See through every reference.
When reading a research paper, citation markers like [1] or (Author, Year) tell you almost nothing about the referenced work — what it's about, why it was cited, or how it connects to the current argument. Refract automatically extracts every reference from a PDF, enriches it with metadata from Semantic Scholar, and uses LLMs to explain the citation context.
- Multi-style Citation Parsing — Automatically detects and parses both numbered
[n]and author-year(Author, Year)citation formats - Semantic Scholar Integration — Retrieves title, authors, abstract, citation count, fields of study, and TL;DR for each reference
- Citation Context Extraction — Locates where each reference is cited in the body text and extracts surrounding context
- AI-powered Citation Analysis — Uses Claude or GPT to explain why a reference was cited in a given context
- Glass-morphism UI — Clean, translucent-overlay-inspired interface built with Streamlit
- JSON Export — Download the full enriched reference dataset for further analysis
# Clone
git clone https://github.com/LDY5388/refract.git
cd refract
# Install dependencies
pip install -r requirements.txt
# Run
streamlit run app.pyThe app opens automatically at http://localhost:8501.

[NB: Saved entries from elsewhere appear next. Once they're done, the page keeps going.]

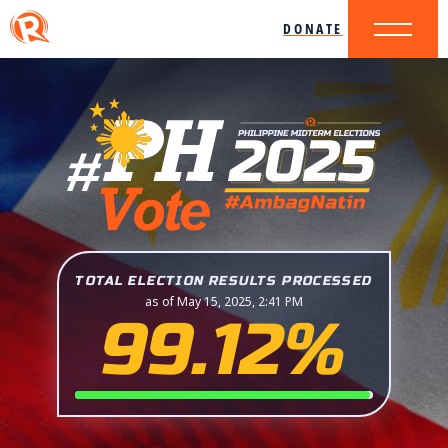
DONATE
TOTAL ELECTION RESULTS PROCESSED
as of May 15, 2025, 2:41 PM
99.12%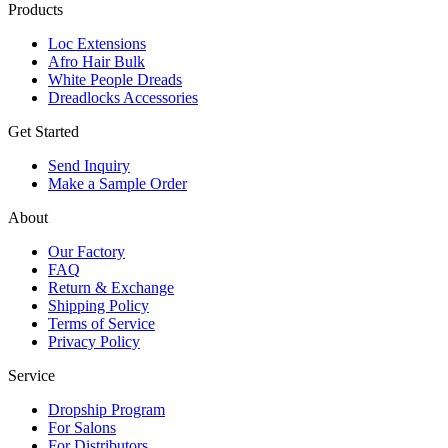
Products
Loc Extensions
Afro Hair Bulk
White People Dreads
Dreadlocks Accessories
Get Started
Send Inquiry
Make a Sample Order
About
Our Factory
FAQ
Return & Exchange
Shipping Policy
Terms of Service
Privacy Policy
Service
Dropship Program
For Salons
For Distributors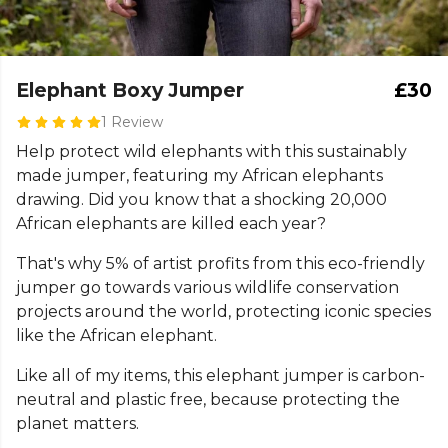
Elephant Boxy Jumper
£30
1 Review
Help protect wild elephants with this sustainably
made jumper, featuring my African elephants
drawing. Did you know that a shocking 20,000
African elephants are killed each year?
That's why 5% of artist profits from this eco-friendly
jumper go towards various wildlife conservation
projects around the world, protecting iconic species
like the African elephant.
Like all of my items, this elephant jumper is carbon-
neutral and plastic free, because protecting the
planet matters.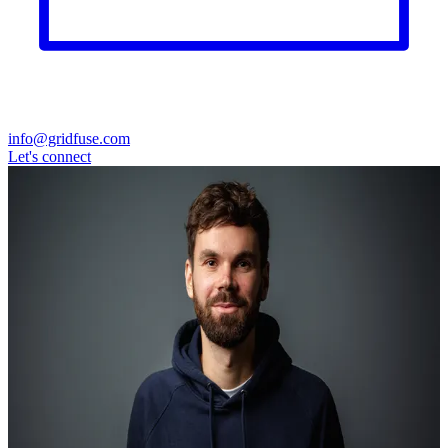
info@gridfuse.com
Let's connect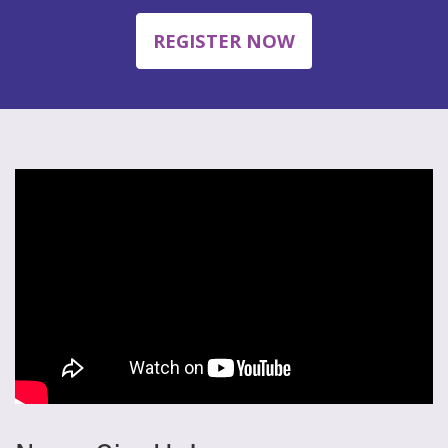
REGISTER NOW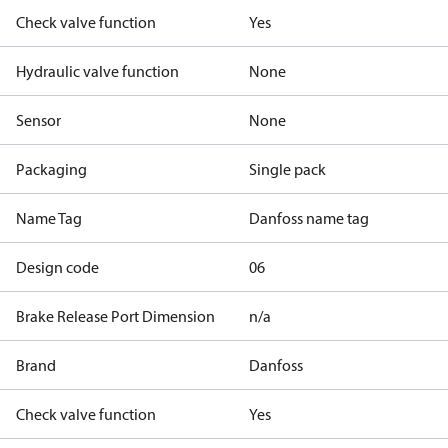
Check valve function
Yes
Hydraulic valve function
None
Sensor
None
Packaging
Single pack
Name Tag
Danfoss name tag
Design code
06
Brake Release Port Dimension
n/a
Brand
Danfoss
Check valve function
Yes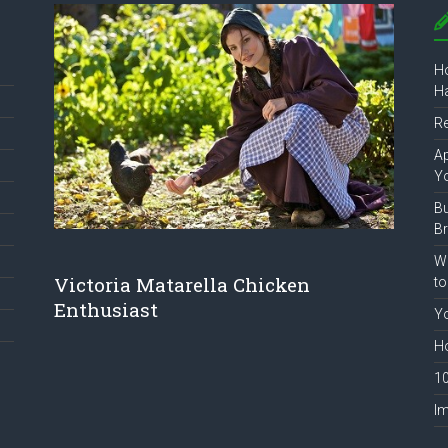
Ho
Ha
R
Ap
Y
B
B
Wh
Victoria Matarella Chicken
to
Enthusiast
Yo
Ho
10
Im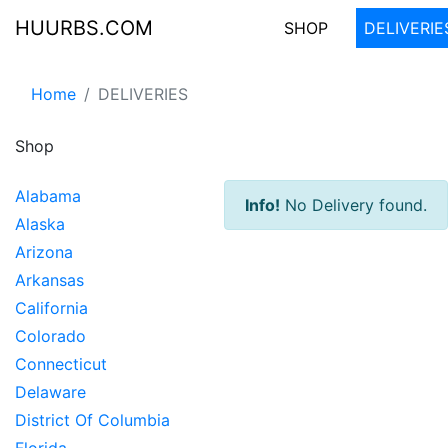
HUURBS.COM
SHOP
DELIVERIE
Home
DELIVERIES
Shop
Alabama
Info!
No Delivery found.
Alaska
Arizona
Arkansas
California
Colorado
Connecticut
Delaware
District Of Columbia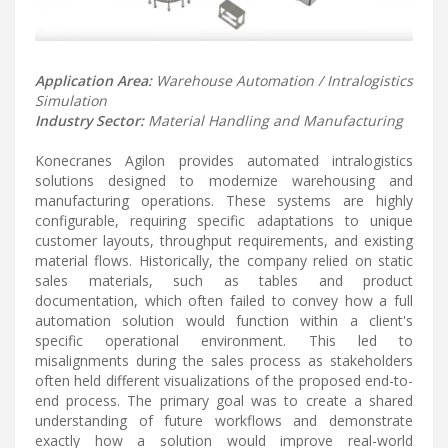
Application Area:
Warehouse Automation / Intralogistics
Simulation
Industry Sector:
Material Handling and Manufacturing
Konecranes Agilon provides automated intralogistics
solutions designed to modernize warehousing and
manufacturing operations. These systems are highly
configurable, requiring specific adaptations to unique
customer layouts, throughput requirements, and existing
material flows. Historically, the company relied on static
sales materials, such as tables and product
documentation, which often failed to convey how a full
automation solution would function within a client's
specific operational environment. This led to
misalignments during the sales process as stakeholders
often held different visualizations of the proposed end-to-
end process. The primary goal was to create a shared
understanding of future workflows and demonstrate
exactly how a solution would improve real-world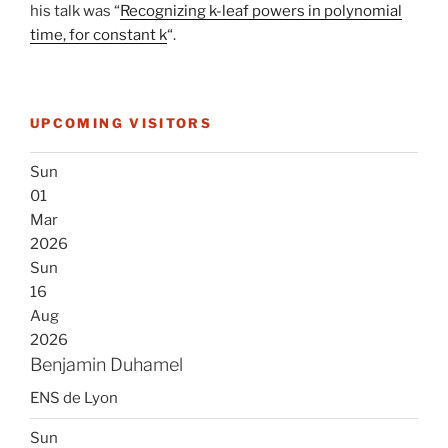
his talk was “
Recognizing k-leaf powers in polynomial
time, for constant k
“.
UPCOMING VISITORS
Sun
01
Mar
2026
Sun
16
Aug
2026
Benjamin Duhamel
ENS de Lyon
Sun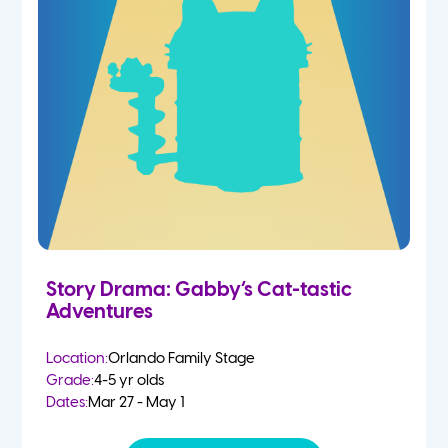
Story Drama: Gabby’s Cat-tastic
Adventures
Location:
Orlando Family Stage
Grade:
4-5 yr olds
Dates:
Mar 27 - May 1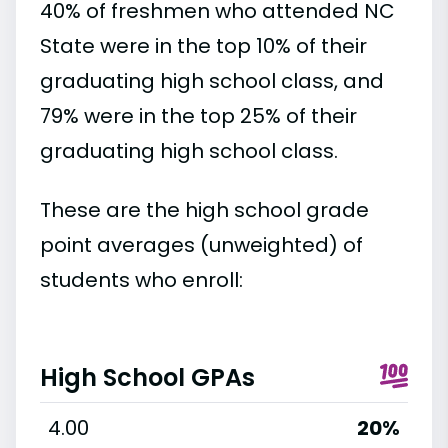
40% of freshmen who attended NC
State were in the top 10% of their
graduating high school class, and
79% were in the top 25% of their
graduating high school class.
These are the high school grade
point averages (unweighted) of
students who enroll:
High School GPAs
4.00
20%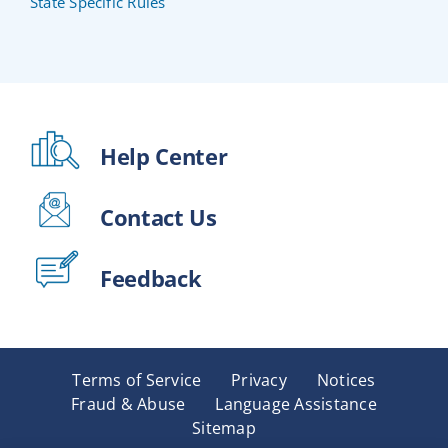
State Specific Rules
Help Center
Contact Us
Feedback
Terms of Service
Privacy
Notices
Fraud & Abuse
Language Assistance
Sitemap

- Upload a research paper (PDF)
- Refract parses references and fetches metadata from Semantic Scholar
- Browse each reference card to see:
- Title, authors, year, and citation count
- TL;DR and abstract preview
- In-text citation context
- AI-generated explanation of why the paper was cited (requires API key)
Select an API provider in the sidebar and enter your key to enable AI citation analysis.
| Provider | Model | Purpose |
|---|---|---|
| Anthropic | claude-sonnet-4-20250514 | Citation context summarization |
| OpenAI | gpt-4o-mini | Citation context summarization |
| none | — | Metadata only (no LLM) |
All core features (reference parsing + Semantic Scholar enrichment) work without an API key.
| Style | Example | Status |
|---|---|---|
| Numbered | [1], [2,3], [1-5] |
✅ Supported |
| Author-Year (parenthetical) | (Zhou et al., 2013) |
✅ Supported |
| Author-Year (inline) | Zhou et al. (2013) |
✅ Supported |
| Author-Year (multi-author) | Hastie & Tibshirani (1990) |
✅ Supported |
refract/
├── app.py # Streamlit main application
├── parser.py # PDF text extraction & multi-style reference parsing
├── scholar.py # Semantic Scholar API client
├── summarizer.py # LLM-based citation context summarizer
├── requirements.txt
└── README.md
- Phase 1: Streamlit MVP
- Phase 2: Chrome Extension (targeting arXiv HTML)
- Phase 3: PDF viewer overlay with broad site support
- Semantic Scholar API rate limit: ~100 requests per 5 minutes (free tier)
- Reference section detection accuracy may vary depending on PDF structure
- Footnote-style citations are not yet supported
MIT
Refract — See through every reference.